Ghazi Barotha Hydropower Project

sector: Energy | country: Pakistan

ADB should have been more actively involved with the environmental and resettlement aspects of the project even if the World Bank was responsible for these, as was noted in discussions with a World Bank mission. ADB had a total of seven different project officers throughout the project’s duration, and this was detrimental to overall project coordination. Furthermore, coordination among financers could have been more efficient, if a mechanism was established for regular meetings among financers. Coordination among financers was done informally.

The availability of counterpart funds needs to be guaranteed more fully to avoid implementation delays, and ADB assistance to the power sector in the country should take this into account.

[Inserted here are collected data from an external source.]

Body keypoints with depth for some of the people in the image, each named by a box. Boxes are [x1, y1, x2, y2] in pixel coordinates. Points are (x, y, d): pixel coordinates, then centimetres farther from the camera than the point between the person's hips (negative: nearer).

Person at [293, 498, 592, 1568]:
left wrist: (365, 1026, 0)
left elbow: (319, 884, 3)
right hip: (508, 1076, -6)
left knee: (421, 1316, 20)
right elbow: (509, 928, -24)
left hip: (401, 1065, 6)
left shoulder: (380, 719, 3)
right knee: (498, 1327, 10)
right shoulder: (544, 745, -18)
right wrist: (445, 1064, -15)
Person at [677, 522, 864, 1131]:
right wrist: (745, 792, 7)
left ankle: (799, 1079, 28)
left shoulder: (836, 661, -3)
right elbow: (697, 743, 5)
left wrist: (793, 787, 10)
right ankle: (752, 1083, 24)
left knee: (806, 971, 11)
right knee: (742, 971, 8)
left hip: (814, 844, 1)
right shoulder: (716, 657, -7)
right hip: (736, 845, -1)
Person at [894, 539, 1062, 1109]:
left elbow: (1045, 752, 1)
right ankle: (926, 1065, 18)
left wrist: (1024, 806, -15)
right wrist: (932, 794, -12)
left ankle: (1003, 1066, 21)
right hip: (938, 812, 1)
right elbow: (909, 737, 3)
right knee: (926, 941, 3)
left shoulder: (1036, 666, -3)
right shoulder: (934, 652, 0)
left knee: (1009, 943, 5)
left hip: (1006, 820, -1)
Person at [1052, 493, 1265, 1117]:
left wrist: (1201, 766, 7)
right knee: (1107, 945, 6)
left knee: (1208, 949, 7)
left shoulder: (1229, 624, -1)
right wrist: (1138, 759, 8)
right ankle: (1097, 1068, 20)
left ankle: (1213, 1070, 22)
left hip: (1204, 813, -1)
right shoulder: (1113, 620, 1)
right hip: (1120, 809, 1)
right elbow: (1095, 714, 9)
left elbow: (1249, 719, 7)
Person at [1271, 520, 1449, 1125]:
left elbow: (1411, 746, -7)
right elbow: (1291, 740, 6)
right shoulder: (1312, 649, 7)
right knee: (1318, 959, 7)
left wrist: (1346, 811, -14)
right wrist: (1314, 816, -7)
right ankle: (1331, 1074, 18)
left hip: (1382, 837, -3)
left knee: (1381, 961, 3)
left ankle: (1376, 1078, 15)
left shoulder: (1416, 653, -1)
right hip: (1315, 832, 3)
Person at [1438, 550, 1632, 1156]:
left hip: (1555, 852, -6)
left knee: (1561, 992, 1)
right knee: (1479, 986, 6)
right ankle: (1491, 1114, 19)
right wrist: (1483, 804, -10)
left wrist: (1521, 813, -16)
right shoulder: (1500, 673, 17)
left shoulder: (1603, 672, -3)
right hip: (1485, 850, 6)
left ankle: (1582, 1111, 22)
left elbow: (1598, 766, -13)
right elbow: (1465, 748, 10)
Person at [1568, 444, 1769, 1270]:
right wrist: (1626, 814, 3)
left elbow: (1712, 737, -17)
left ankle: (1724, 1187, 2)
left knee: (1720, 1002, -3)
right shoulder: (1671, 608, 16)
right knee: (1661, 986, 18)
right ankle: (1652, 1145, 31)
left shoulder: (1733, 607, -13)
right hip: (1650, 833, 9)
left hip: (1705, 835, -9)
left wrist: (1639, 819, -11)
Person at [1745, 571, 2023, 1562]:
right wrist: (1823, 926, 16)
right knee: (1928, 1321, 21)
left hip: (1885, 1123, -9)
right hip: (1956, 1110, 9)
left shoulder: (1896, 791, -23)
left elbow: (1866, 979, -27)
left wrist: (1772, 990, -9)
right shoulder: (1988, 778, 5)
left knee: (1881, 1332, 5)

The environmental aspects are mainly positive, in that they obviate the need for a comparably sized (thermal) generation plant and thereby reduce the damaging atmospheric impacts of such plants. However, as demonstrated in the project, reducing the potential social impacts to manageable levels is also possible, through rigorous evaluation of alternatives and public consultation and awareness building. In this context, the selection of the final power channel alignment (and the conscious decision to avoid existing villages and settlements, even at somewhat higher costs) and locations of the barrage and powerhouse deserve to be highlighted. These decisions substantially reduced the scale of the resettlement and relocation under the project without adversely affecting its economic and financial viability.